• _MATERIAL PROVIDED_:
━━━━━━━━━━━━━━━━

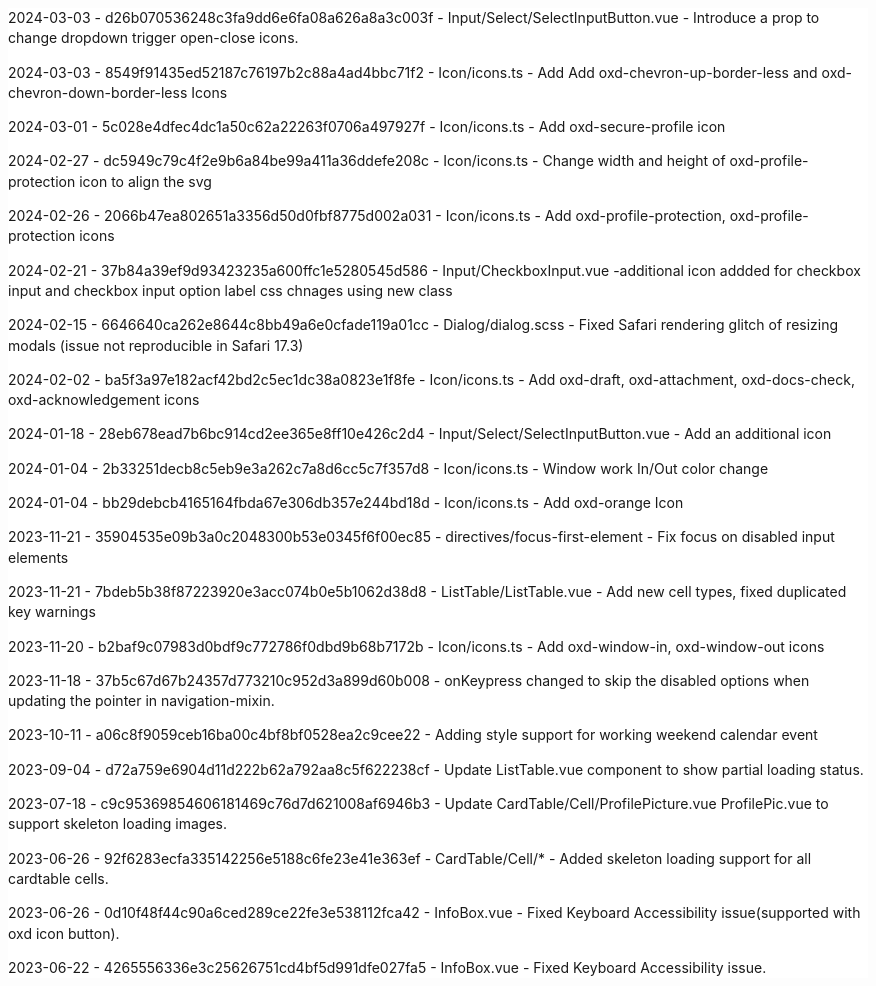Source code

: 2024-03-03 - d26b070536248c3fa9dd6e6fa08a626a8a3c003f - Input/Select/SelectInputButton.vue - Introduce a prop to change dropdown trigger open-close icons.

2024-03-03 - 8549f91435ed52187c76197b2c88a4ad4bbc71f2 - Icon/icons.ts - Add Add oxd-chevron-up-border-less and oxd-chevron-down-border-less Icons

2024-03-01 - 5c028e4dfec4dc1a50c62a22263f0706a497927f - Icon/icons.ts - Add oxd-secure-profile icon

2024-02-27 - dc5949c79c4f2e9b6a84be99a411a36ddefe208c - Icon/icons.ts - Change width and height of oxd-profile-protection icon to align the svg

2024-02-26 - 2066b47ea802651a3356d50d0fbf8775d002a031 - Icon/icons.ts - Add oxd-profile-protection, oxd-profile-protection icons

2024-02-21 - 37b84a39ef9d93423235a600ffc1e5280545d586 - Input/CheckboxInput.vue -additional icon addded for checkbox input and checkbox input option label css chnages using new class

2024-02-15 - 6646640ca262e8644c8bb49a6e0cfade119a01cc - Dialog/dialog.scss - Fixed Safari rendering glitch of resizing modals (issue not reproducible in Safari 17.3)

2024-02-02 - ba5f3a97e182acf42bd2c5ec1dc38a0823e1f8fe - Icon/icons.ts - Add oxd-draft, oxd-attachment, oxd-docs-check, oxd-acknowledgement icons

2024-01-18 - 28eb678ead7b6bc914cd2ee365e8ff10e426c2d4 - Input/Select/SelectInputButton.vue - Add an additional icon

2024-01-04 - 2b33251decb8c5eb9e3a262c7a8d6cc5c7f357d8 - Icon/icons.ts - Window work In/Out color change

2024-01-04 - bb29debcb4165164fbda67e306db357e244bd18d - Icon/icons.ts - Add oxd-orange Icon

2023-11-21 - 35904535e09b3a0c2048300b53e0345f6f00ec85 - directives/focus-first-element - Fix focus on disabled input elements

2023-11-21 - 7bdeb5b38f87223920e3acc074b0e5b1062d38d8 - ListTable/ListTable.vue - Add new cell types, fixed duplicated key warnings

2023-11-20 - b2baf9c07983d0bdf9c772786f0dbd9b68b7172b - Icon/icons.ts - Add oxd-window-in, oxd-window-out icons

2023-11-18 - 37b5c67d67b24357d773210c952d3a899d60b008 - onKeypress changed to skip the disabled options when updating the pointer in navigation-mixin.

2023-10-11 - a06c8f9059ceb16ba00c4bf8bf0528ea2c9cee22 - Adding style support for working weekend calendar event

2023-09-04 - d72a759e6904d11d222b62a792aa8c5f622238cf - Update ListTable.vue component to show partial loading status.

2023-07-18 - c9c95369854606181469c76d7d621008af6946b3 - Update CardTable/Cell/ProfilePicture.vue ProfilePic.vue to support skeleton loading images.

2023-06-26 - 92f6283ecfa335142256e5188c6fe23e41e363ef - CardTable/Cell/\* - Added skeleton loading support for all cardtable cells.

2023-06-26 - 0d10f48f44c90a6ced289ce22fe3e538112fca42 - InfoBox.vue - Fixed Keyboard Accessibility issue(supported with oxd icon button).

2023-06-22 - 4265556336e3c25626751cd4bf5d991dfe027fa5 - InfoBox.vue - Fixed Keyboard Accessibility issue.
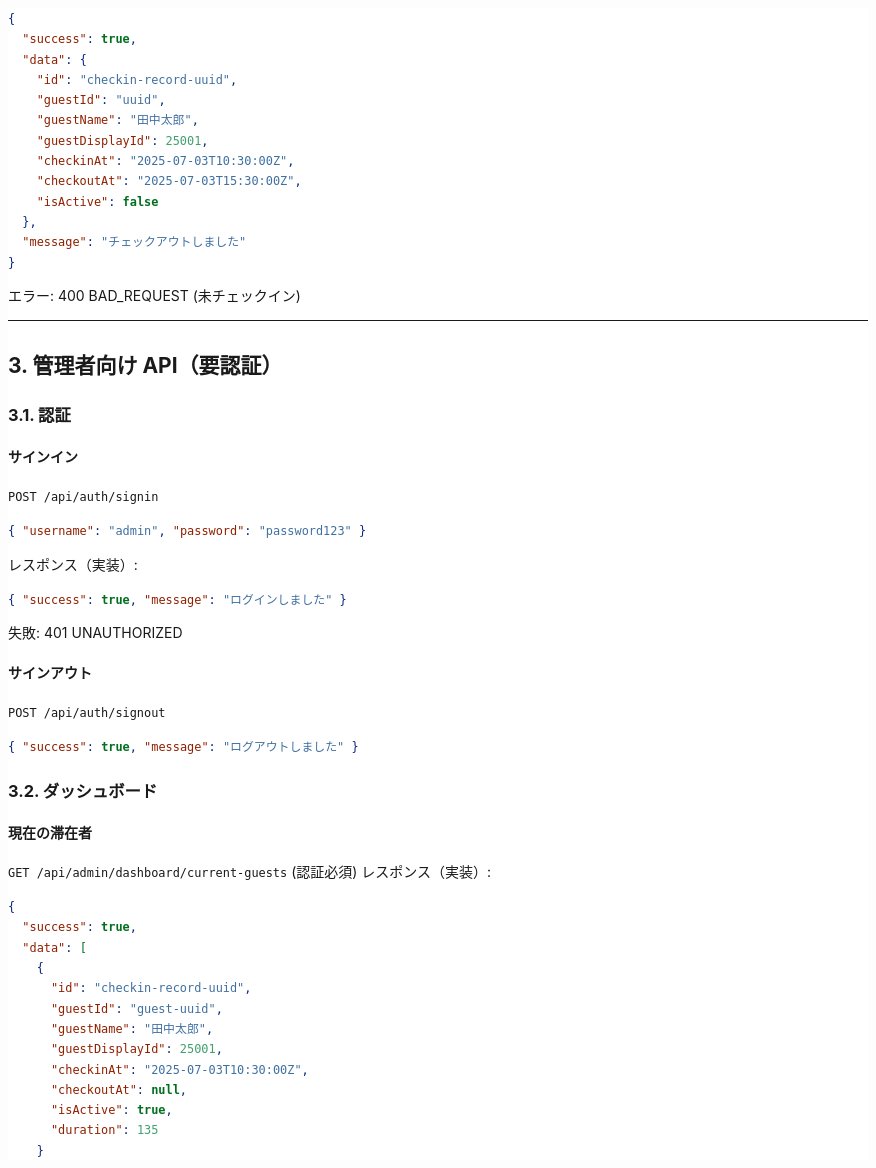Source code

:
```json
{
  "success": true,
  "data": {
    "id": "checkin-record-uuid",
    "guestId": "uuid",
    "guestName": "田中太郎",
    "guestDisplayId": 25001,
    "checkinAt": "2025-07-03T10:30:00Z",
    "checkoutAt": "2025-07-03T15:30:00Z",
    "isActive": false
  },
  "message": "チェックアウトしました"
}
```

エラー: 400 BAD_REQUEST (未チェックイン)

---

## 3. 管理者向け API（要認証）

### 3.1. 認証

#### サインイン

`POST /api/auth/signin`

```json
{ "username": "admin", "password": "password123" }
```

レスポンス（実装）:

```json
{ "success": true, "message": "ログインしました" }
```

失敗: 401 UNAUTHORIZED

#### サインアウト

`POST /api/auth/signout`

```json
{ "success": true, "message": "ログアウトしました" }
```

### 3.2. ダッシュボード

#### 現在の滞在者

`GET /api/admin/dashboard/current-guests` (認証必須)
レスポンス（実装）:

```json
{
  "success": true,
  "data": [
    {
      "id": "checkin-record-uuid",
      "guestId": "guest-uuid",
      "guestName": "田中太郎",
      "guestDisplayId": 25001,
      "checkinAt": "2025-07-03T10:30:00Z",
      "checkoutAt": null,
      "isActive": true,
      "duration": 135
    }
```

━━━━━━━━━━━━━━━━

• _WHAT YOU NEED TO DO_:
Considering only lines of the records that hold the string "skeleton", state how many there are and nothing else.

• _YOUR SOLUTION_:
2